Rustalink is engineered for extreme performance, leveraging Rust’s safety and concurrency primitives to handle high-density audio streaming with predictable latency.


Rustalink is built on a “Shared-Nothing” architecture where each player is an isolated unit of execution.

Tokio

The multi-threaded, asynchronous runtime that powers our concurrent task management and networking.

Symphonia

A pure Rust audio decoding and media demuxing library, ensuring safety and performance without C dependencies.

Axum

A web framework that provides a fast, ergonomic REST interface and built-in WebSocket support.

Opus

High-fidelity audio encoding used for the final transmission to Discord’s voice servers.


Every track played through Rustalink undergoes a rigorous transformation process to ensure the highest fidelity and lowest overhead.

We use Symphonia for its strict adherence to Rust’s safety guarantees.

  • Demuxing: Extracting raw bitstreams from containers (MP4, MKV, WebM, FLAC, etc.).
  • Decoding: Converting compressed bitstreams into raw Pulse Code Modulation (PCM) samples.
  • Resampling: If the source sample rate differs from Discord’s 48kHz, we use a high-quality sinc interpolator to resample the audio with minimal aliasing.

All audio processing in Rustalink happens in a 32-bit floating-point (f32) space.

  • Internal Representation: Frames are processed as Vec<f32> to avoid the rounding errors and clipping typical of 16-bit integer math.
  • Filter Chain: Each filter (Equalizer, Vibrato, Timescale, etc.) is an isolated stage in a chain.
  • SIMD Optimization: Where available, we utilize SIMD (Single Instruction, Multiple Data) to process multiple samples in a single CPU cycle.
  • Opus Encoding: The final f32 samples are converted back to PCM and encoded into Opus frames.
  • Zero-Copy UDP: We optimize the networking stack to minimize copying of Opus packets before they are dispatched to Discord’s voice servers via encrypted UDP.

Each voice connection (Player) runs in its own dedicated Tokio task.

  • Isolation: A crash or slow processing in one player (e.g., due to complex filtering) cannot lag or affect other players.
  • Message Passing: Communication between the global PlayerManager and individual Player tasks occurs via high-speed mpsc (Multi-Producer, Single-Consumer) channels.

Rustalink avoids the “Stop-the-World” pauses inherent in garbage-collected languages (like Java/JVM).

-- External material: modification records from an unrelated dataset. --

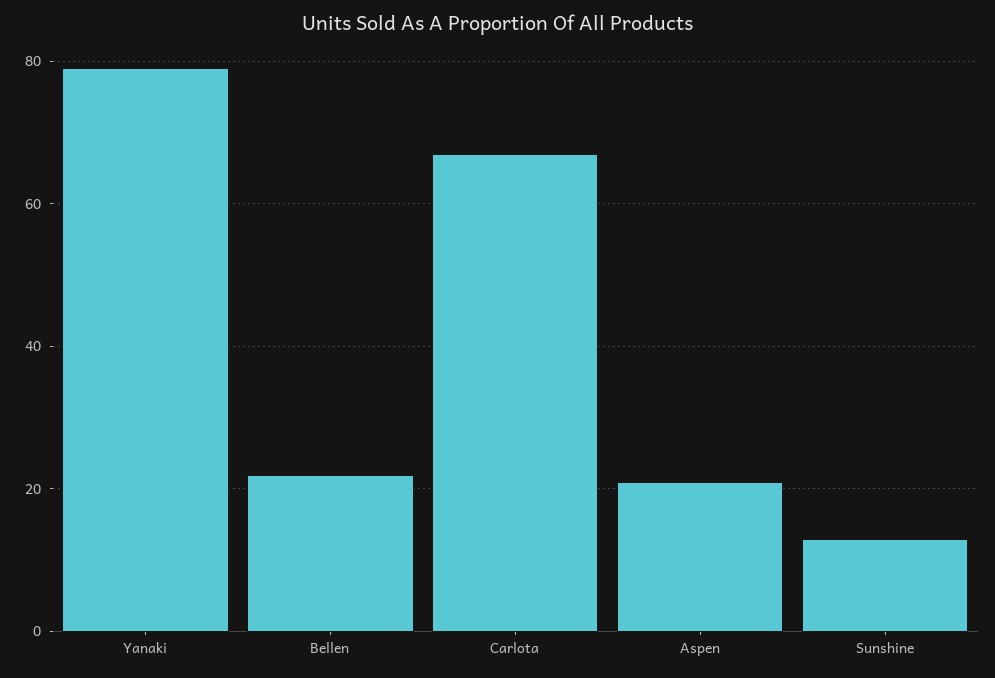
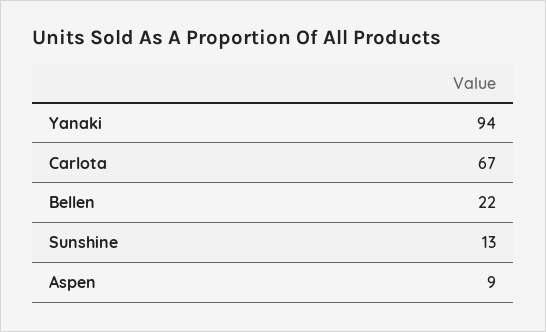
  {
-   "Yanaki": 80,
+   "Yanaki": 94,
    "Bellen": 22,
    "Carlota": 67,
-   "Aspen": 20,
+   "Aspen": 9,
    "Sunshine": 13
  }

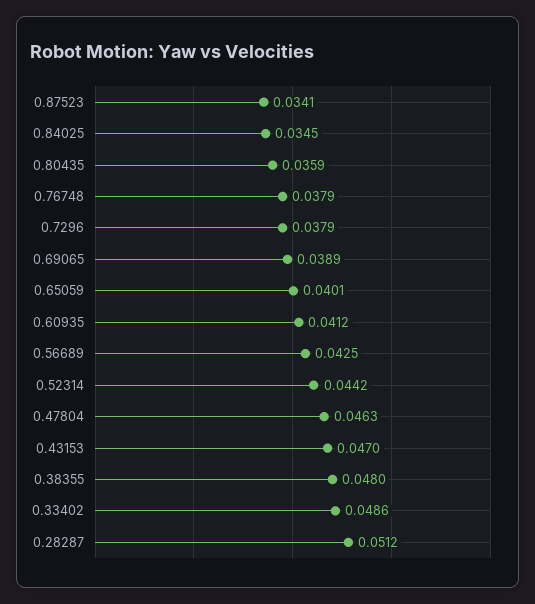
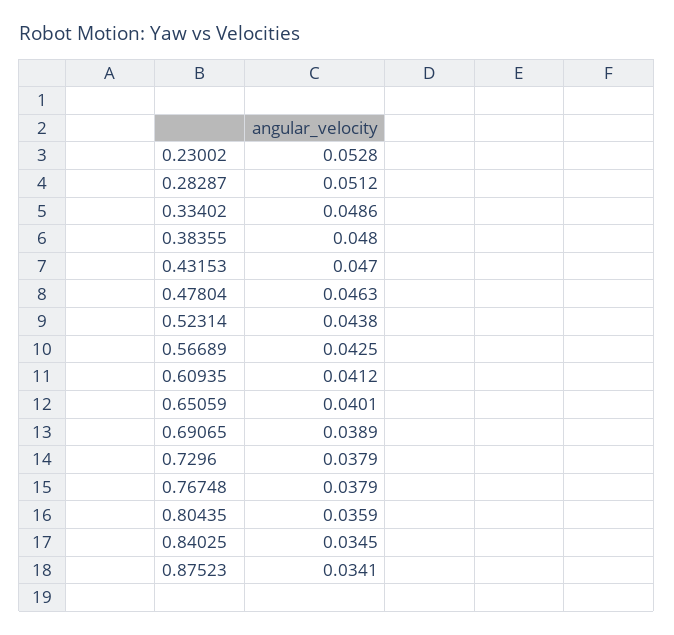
  {
    "0.87523": 0.0341,
    "0.84025": 0.0345,
    "0.80435": 0.0359,
    "0.76748": 0.0379,
    "0.7296": 0.0379,
    "0.69065": 0.0389,
    "0.65059": 0.0401,
    "0.60935": 0.0412,
    "0.56689": 0.0425,
-   "0.52314": 0.0442,
+   "0.52314": 0.0438,
    "0.47804": 0.0463,
    "0.43153": 0.047,
    "0.38355": 0.048,
    "0.33402": 0.0486,
-   "0.28287": 0.0512
+   "0.28287": 0.0512,
+   "0.23002": 0.0528
  }

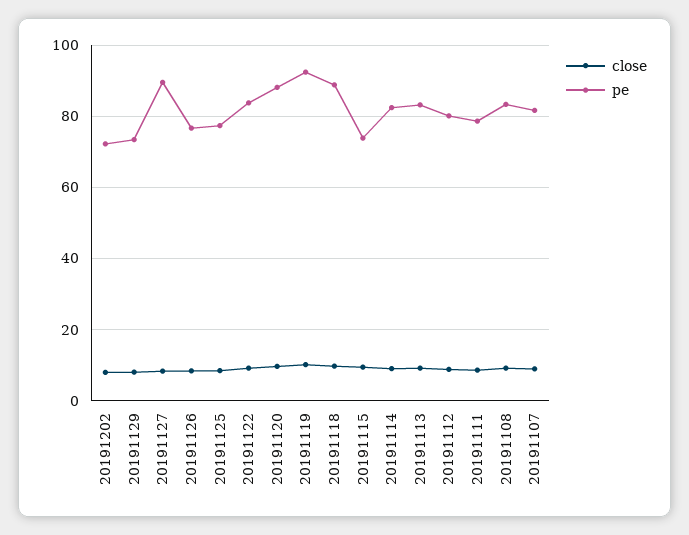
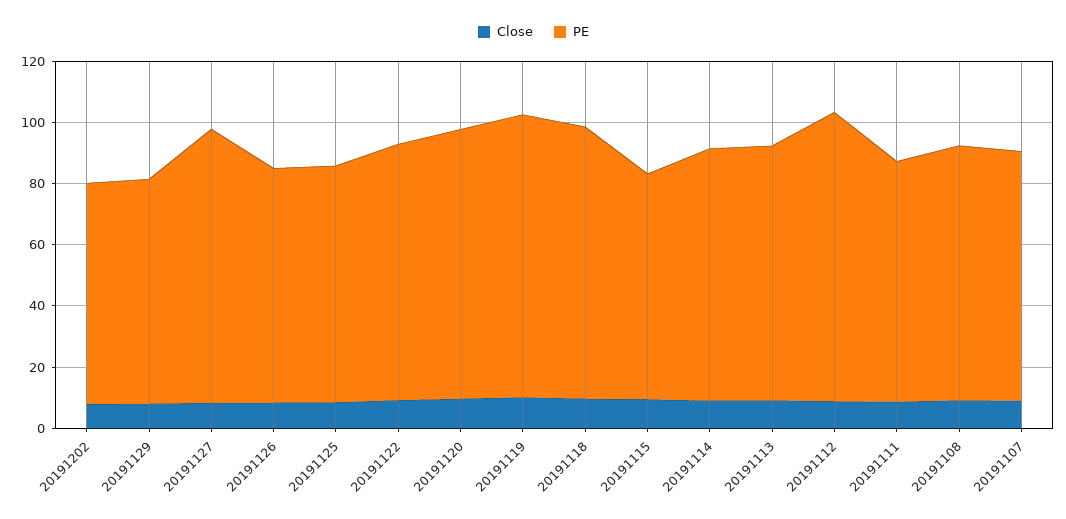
  {
    "close": {
      "20191202": 8,
      "20191129": 8,
      "20191127": 8,
      "20191126": 8,
      "20191125": 8,
      "20191122": 10,
      "20191120": 10,
      "20191119": 10,
      "20191118": 10,
      "20191115": 10,
      "20191114": 10,
      "20191113": 10,
      "20191112": 8,
      "20191111": 8,
      "20191108": 10,
      "20191107": 8
    },
    "pe": {
      "20191202": 72,
      "20191129": 74,
      "20191127": 90,
      "20191126": 76,
      "20191125": 78,
      "20191122": 84,
      "20191120": 88,
      "20191119": 92,
      "20191118": 88,
      "20191115": 74,
      "20191114": 82,
      "20191113": 84,
-     "20191112": 80,
+     "20191112": 95,
      "20191111": 78,
      "20191108": 84,
      "20191107": 82
    }
  }

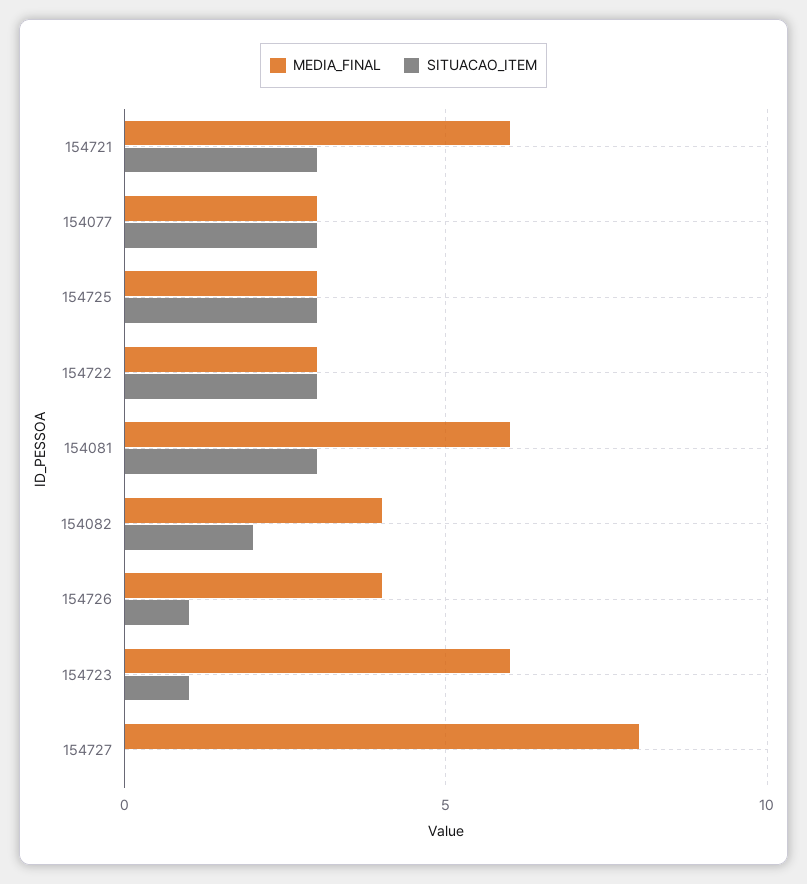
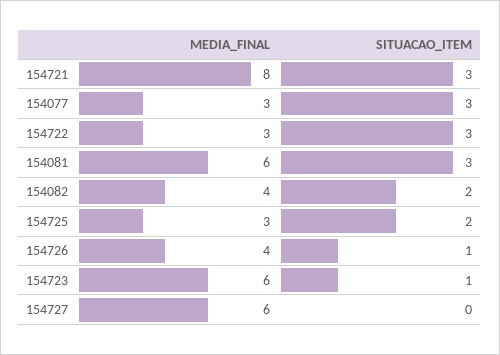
  {
    "MEDIA_FINAL": {
-     "154721": 6,
+     "154721": 8,
      "154077": 3,
      "154725": 3,
      "154722": 3,
      "154081": 6,
      "154082": 4,
      "154726": 4,
      "154723": 6,
-     "154727": 8
+     "154727": 6
    },
    "SITUACAO_ITEM": {
      "154721": 3,
      "154077": 3,
-     "154725": 3,
+     "154725": 2,
      "154722": 3,
      "154081": 3,
      "154082": 2,
      "154726": 1,
      "154723": 1,
      "154727": 0
    }
  }

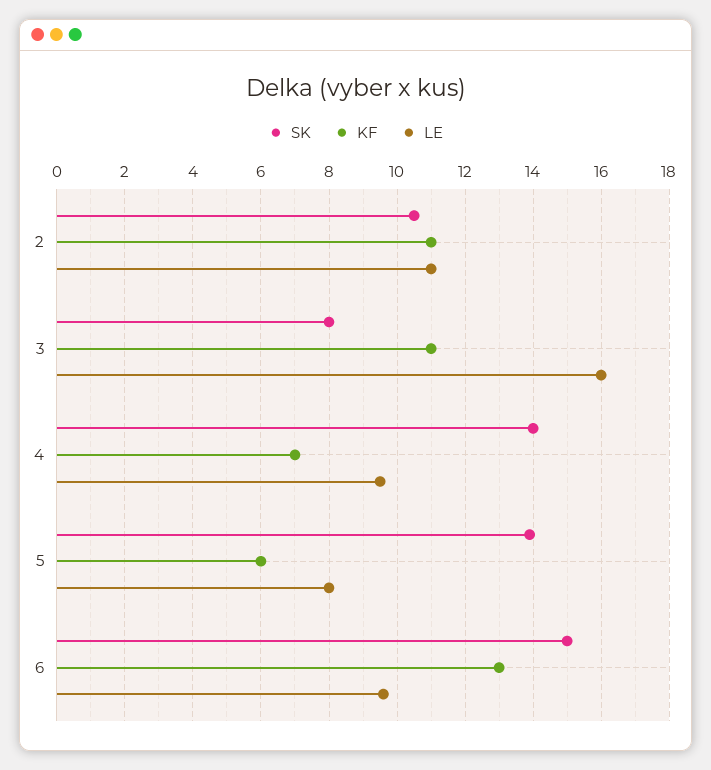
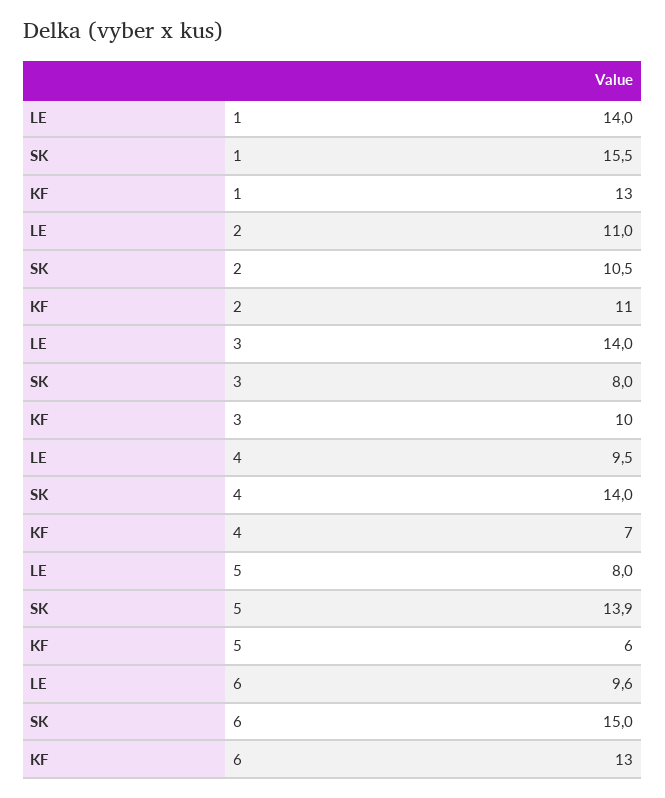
  {
    "SK": {
      "2": 10.5,
      "3": 8,
      "4": 14,
      "5": 13.9,
-     "6": 15
+     "6": 15,
+     "1": 15.5
    },
    "KF": {
      "2": 11,
-     "3": 11,
+     "3": 10,
      "4": 7,
      "5": 6,
-     "6": 13
+     "6": 13,
+     "1": 13
    },
    "LE": {
      "2": 11,
-     "3": 16,
+     "3": 14,
      "4": 9.5,
      "5": 8,
-     "6": 9.6
+     "6": 9.6,
+     "1": 14
    }
  }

  • Pre-allocation: Buffer pools are used to recycle memory for audio frames, reducing the pressure on the system allocator.
  • Deterministic Cleanup: Resources (decoders, filters, network sockets) are dropped immediately when a track ends or a player stops.

The following diagram illustrates the lifecycle of a command moving from the client to the audio output.

graph TD
    subgraph "Interface Layer (Axum)"
        C[Client] --> REST[REST API /play]
        C --> WS[WebSocket events]
    end

    subgraph "Control Plane (Global)"
        REST --> PM[Player Manager]
        PM --> RT[Route Resolver]
    end

    subgraph "Data Plane (Isolated Per Player)"
        PM -- "Spawn" --> PT[Player Task]
        PT --> DEC[Symphonia Decoder]
        DEC --> DSP[DSP Filter Stack]
        DSP --> ENC[Opus Encoder]
        ENC --> UDP[UDP Transmission]
    end

    subgraph "External Integration"
        RT --> YT[YouTube Source]
        RT --> SP[Spotify Source]
        RT --> HTTP[HTTP/Direct Source]
        UDP --> DIS[Discord Voice Server]
    end